Last week was especially critical for Intel, discovering several new vulnerabilities. Since 2018, hardware-level vulnerabilities in Intel processors have been a constant trickle. The security patches that mitigate them mean a loss of performance in the processors. To end all this, Intel has developed Intel Control-Flow Enforcement technology (Intel CET)
To date, Intel was improvising different fixes to the vulnerabilities that appeared. While all this about vulnerabilities seems negative, it is exactly the opposite. It should be noted that to date, vulnerabilities were not sought at the hardware level, simply at the software level. All of these detections help improve everyone's safety.
No products found.
Intel CET, the solution to all vulnerabilities
While it is equally early to indicate that Intel CET fixes or mitigates all vulnerabilities, it appears to be the case. It will then be necessary to see if this software combats all the existing vulnerabilities effectively. In addition, it would be a correction that would eliminate or significantly reduce mitigation performance losses.
This Intel CET solution is integrated at the architectural level or, in other words, at the silicon level. Theoretically, this tool corrects vulnerabilities without affecting performance, although the latter remains to be seen. The first architecture to benefit from this security improvement is Intel Tiger Lake processors for portable devices.
Full press release
For Intel, the security of our customers' data is our highest priority. As part of Intel's Security First Pledge, our engineers continue to make strides to safeguard our technology from the rise of cyberattacks. This work begins with the design and implementation of security features in our own products, and continues with our efforts to drive security innovation within the industry.
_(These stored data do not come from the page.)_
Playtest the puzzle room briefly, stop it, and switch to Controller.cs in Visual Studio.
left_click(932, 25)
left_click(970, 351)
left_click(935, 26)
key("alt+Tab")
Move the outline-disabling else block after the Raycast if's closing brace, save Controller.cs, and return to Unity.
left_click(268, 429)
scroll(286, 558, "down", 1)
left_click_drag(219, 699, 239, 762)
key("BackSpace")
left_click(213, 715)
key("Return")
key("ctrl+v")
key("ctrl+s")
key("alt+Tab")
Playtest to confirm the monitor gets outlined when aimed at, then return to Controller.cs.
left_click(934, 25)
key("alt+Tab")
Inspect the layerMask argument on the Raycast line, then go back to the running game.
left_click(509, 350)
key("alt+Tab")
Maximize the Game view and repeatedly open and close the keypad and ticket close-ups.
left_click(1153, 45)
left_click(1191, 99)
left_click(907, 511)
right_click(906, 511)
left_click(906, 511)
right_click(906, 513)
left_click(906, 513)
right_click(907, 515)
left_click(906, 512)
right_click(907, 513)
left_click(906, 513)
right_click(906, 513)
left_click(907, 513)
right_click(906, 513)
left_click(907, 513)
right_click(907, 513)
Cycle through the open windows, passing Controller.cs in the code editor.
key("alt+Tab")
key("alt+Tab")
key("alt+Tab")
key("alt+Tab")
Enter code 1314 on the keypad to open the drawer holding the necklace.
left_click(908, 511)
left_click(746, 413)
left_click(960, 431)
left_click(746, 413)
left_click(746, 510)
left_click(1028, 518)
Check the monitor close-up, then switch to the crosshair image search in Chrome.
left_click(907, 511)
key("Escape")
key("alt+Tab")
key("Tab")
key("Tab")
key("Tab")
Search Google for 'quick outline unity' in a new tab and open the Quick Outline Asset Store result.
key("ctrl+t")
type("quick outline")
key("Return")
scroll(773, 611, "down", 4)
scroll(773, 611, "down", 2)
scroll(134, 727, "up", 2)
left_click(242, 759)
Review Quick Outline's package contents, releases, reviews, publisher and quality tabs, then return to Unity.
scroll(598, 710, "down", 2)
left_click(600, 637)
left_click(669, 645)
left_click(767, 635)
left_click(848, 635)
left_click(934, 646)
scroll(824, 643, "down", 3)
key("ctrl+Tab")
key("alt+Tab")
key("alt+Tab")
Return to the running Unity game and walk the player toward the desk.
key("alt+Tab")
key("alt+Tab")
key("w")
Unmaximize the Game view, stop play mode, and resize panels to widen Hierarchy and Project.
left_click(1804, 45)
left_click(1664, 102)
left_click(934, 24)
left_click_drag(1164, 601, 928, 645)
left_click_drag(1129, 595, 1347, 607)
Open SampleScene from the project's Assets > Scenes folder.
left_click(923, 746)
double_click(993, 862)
That's why today we're introducing a new security feature - Intel Control-Flow Enforcement Technology (Intel CET), which will be available for the first time in Intel's upcoming mobile processor, codenamed Tiger Lake. Intel CET offers CPU-level security capabilities to help protect against common malware attack methods, which have been difficult to mitigate through software alone.
Intel CET is designed to prevent the misuse of legitimate code through control flow attacks (techniques widely used in many types of malware). In this sense, it offers software developers two key functionalities to defend against this type of attack: indirect branch tracking and shadow stack. Indirect branch tracking provides indirect branch protection to protect against jump-oriented programming (JOP) and call-oriented programming (COP) attacks. For its part, the shadow stack provides rollback protection to help defend against return-oriented programming (ROP) attacks.
According to Trend Micro's Zero Day Initiative (ZDI), 63,2% of the 1.097 vulnerabilities disclosed by the ZDI from 2019 to today are related to memory security. These types of malware attack operating systems, browsers, readers, and many other applications. For this reason, deep integration of the hardware into the base is necessary to have effective security features with minimal impact on performance.
At Intel, we were the first to address these complex security challenges and remain committed to working with industry to drive security innovation. We realize that truly solving the problem through expanding the operating system and adopting applications requires collaboration from the entire industry. In fact, to accelerate this adaptation, in 2016 we published the Intel CET specifications. Additionally, Intel and Microsoft have been working closely on the preparation of Windows 10 and development tools so that both applications, and the industry in general, can offer greater protection against control flow threats.
Microsoft's upcoming support for Intel CET in Windows 10 is called Hardware-enforced Stack Protection, and a preview of it is currently available in Windows 10 Insider Previews. This new system only works on chipsets with Intel CET instructions, as it is based on a new CPU architecture that meets Intel CET specifications. For applications running on an Intel CET compliant operating system, users will be able to get detailed guidance from our partners on how applications accept this system for protection.
The great value of Intel CET is that it is embedded in the microarchitecture and available across the entire range of products with that core. While Intel vPro platforms with Intel Hardware Shield already meet and exceed the security requirements of PCs with a secure core, Intel CET further enhances advanced threat protection capabilities. It is also expected to be available on future desktop and server platforms.
As our work shows, hardware is the foundation of any security solution. Hardware-based security solutions offer the greatest opportunity to provide a guarantee of security against current and future threats. In this way, Intel hardware, and the assurance and security innovation it offers, help to harden the layers of the stack that depend on it.
The safety of our products is not something specific, but a constant priority. Together with our partners and our customers, we continue to build a more solid and trustworthy foundation for all IT systems.